**** MATERIAL FOR THIS TASK

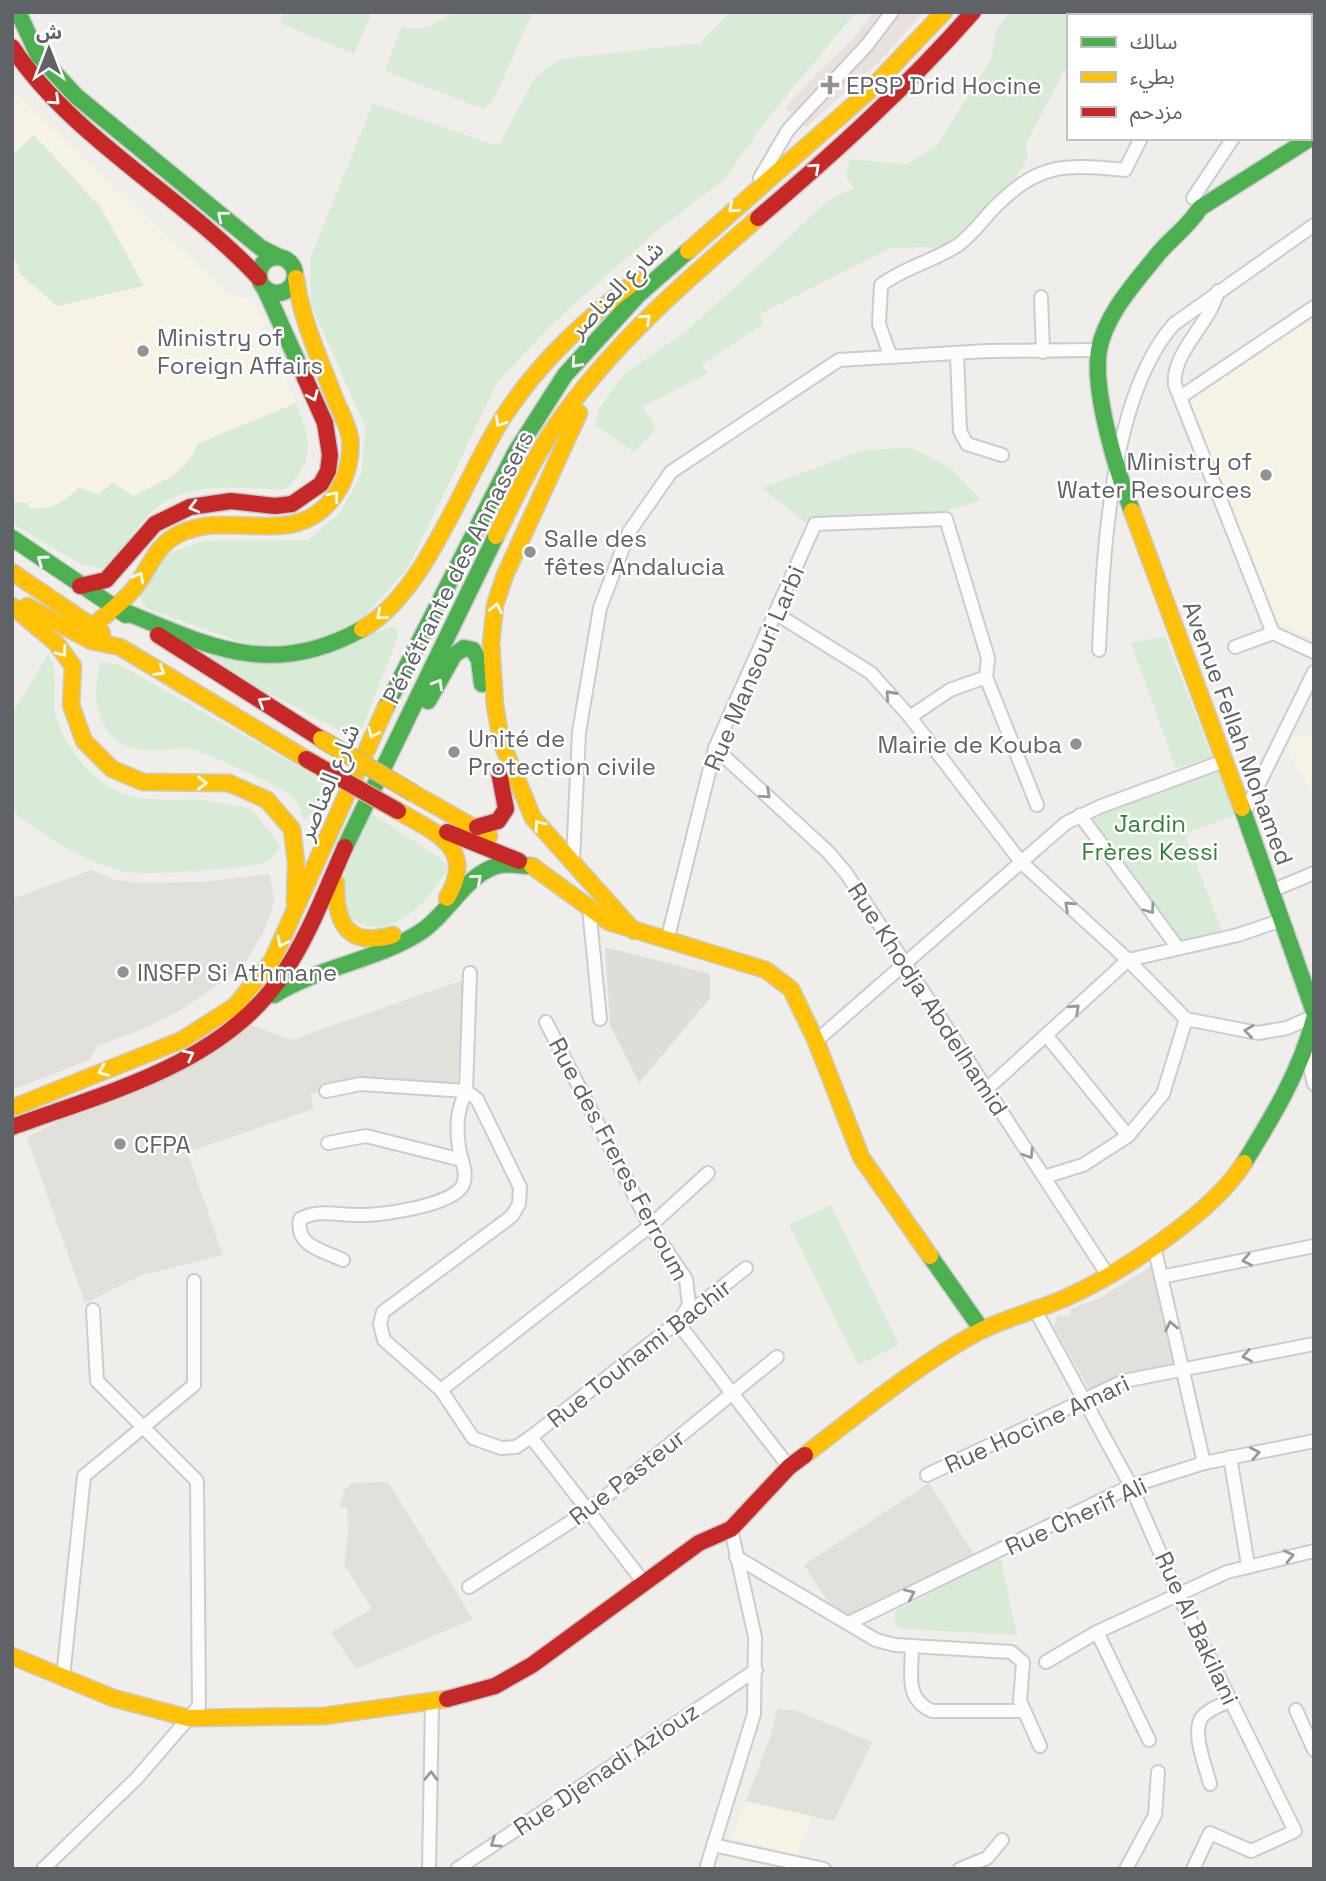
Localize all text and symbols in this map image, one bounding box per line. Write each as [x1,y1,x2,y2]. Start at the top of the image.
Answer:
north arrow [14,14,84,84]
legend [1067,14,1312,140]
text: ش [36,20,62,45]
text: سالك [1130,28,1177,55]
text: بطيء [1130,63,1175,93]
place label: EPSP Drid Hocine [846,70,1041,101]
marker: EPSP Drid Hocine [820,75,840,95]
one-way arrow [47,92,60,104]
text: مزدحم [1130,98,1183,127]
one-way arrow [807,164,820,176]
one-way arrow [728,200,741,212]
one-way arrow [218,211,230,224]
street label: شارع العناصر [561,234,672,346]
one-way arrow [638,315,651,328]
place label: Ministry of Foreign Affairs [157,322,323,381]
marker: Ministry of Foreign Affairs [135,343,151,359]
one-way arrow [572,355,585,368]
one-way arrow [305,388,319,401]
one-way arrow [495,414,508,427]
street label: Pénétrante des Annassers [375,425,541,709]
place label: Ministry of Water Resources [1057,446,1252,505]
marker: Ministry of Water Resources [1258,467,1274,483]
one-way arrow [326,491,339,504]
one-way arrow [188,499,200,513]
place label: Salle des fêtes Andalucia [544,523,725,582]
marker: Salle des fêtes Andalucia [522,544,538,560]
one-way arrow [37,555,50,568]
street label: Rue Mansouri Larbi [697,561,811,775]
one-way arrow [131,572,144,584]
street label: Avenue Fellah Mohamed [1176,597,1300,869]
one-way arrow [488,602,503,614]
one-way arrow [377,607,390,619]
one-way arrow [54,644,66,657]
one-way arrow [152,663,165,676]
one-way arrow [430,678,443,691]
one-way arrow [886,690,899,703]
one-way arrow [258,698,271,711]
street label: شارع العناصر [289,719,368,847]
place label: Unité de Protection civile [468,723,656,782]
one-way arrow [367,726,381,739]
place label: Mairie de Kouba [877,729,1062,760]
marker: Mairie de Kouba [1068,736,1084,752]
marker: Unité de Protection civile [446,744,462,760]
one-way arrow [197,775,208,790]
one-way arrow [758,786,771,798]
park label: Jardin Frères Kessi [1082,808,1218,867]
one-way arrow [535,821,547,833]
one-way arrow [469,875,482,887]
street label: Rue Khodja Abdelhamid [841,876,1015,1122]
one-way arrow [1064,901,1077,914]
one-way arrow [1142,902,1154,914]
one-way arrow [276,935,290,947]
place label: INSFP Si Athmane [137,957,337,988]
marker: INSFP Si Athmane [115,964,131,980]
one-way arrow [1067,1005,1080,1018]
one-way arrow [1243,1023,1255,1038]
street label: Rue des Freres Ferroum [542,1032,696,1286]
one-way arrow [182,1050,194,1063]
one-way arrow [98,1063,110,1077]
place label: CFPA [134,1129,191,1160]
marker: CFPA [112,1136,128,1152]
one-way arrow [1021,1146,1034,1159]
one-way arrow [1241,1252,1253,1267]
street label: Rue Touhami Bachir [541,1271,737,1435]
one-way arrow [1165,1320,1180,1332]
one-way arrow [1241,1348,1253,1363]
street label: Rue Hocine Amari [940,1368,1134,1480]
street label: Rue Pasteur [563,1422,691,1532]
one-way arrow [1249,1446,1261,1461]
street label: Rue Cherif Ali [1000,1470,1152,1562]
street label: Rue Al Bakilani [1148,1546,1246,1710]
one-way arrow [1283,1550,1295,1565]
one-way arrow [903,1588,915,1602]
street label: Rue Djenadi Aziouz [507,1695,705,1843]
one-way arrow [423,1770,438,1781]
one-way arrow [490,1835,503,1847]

********
**** MATERIAL FOR THIS TASK

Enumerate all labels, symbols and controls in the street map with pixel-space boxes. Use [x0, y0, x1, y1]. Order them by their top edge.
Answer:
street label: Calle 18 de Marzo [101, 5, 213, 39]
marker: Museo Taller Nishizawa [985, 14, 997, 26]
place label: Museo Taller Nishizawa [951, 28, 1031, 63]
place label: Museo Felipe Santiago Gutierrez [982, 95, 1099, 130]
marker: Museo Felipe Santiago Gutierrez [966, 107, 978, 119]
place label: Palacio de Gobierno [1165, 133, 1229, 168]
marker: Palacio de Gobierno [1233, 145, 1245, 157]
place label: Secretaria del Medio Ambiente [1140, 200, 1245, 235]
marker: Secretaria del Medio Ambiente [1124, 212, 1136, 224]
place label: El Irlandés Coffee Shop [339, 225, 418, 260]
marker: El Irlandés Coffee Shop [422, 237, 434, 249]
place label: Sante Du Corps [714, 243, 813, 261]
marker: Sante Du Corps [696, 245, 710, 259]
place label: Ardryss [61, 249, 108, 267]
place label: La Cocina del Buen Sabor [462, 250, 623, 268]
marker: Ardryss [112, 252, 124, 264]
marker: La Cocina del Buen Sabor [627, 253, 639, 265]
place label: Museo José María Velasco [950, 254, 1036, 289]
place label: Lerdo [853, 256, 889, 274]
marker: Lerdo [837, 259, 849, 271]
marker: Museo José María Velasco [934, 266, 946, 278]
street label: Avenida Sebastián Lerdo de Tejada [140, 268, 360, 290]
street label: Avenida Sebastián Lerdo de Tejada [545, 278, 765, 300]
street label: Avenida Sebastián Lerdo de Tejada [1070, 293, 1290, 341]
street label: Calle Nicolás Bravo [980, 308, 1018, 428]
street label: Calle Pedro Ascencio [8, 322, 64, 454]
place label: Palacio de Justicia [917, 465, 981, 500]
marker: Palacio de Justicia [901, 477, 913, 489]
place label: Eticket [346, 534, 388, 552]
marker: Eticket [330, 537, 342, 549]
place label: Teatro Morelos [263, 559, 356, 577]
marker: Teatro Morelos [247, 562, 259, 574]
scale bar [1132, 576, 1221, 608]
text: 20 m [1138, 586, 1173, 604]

********

Filter on the word "Ministry": copy each matching line from the entries above.

● EXPECTED ANSWER:
place label: Ministry of Foreign Affairs [157,322,323,381]
marker: Ministry of Foreign Affairs [135,343,151,359]
place label: Ministry of Water Resources [1057,446,1252,505]
marker: Ministry of Water Resources [1258,467,1274,483]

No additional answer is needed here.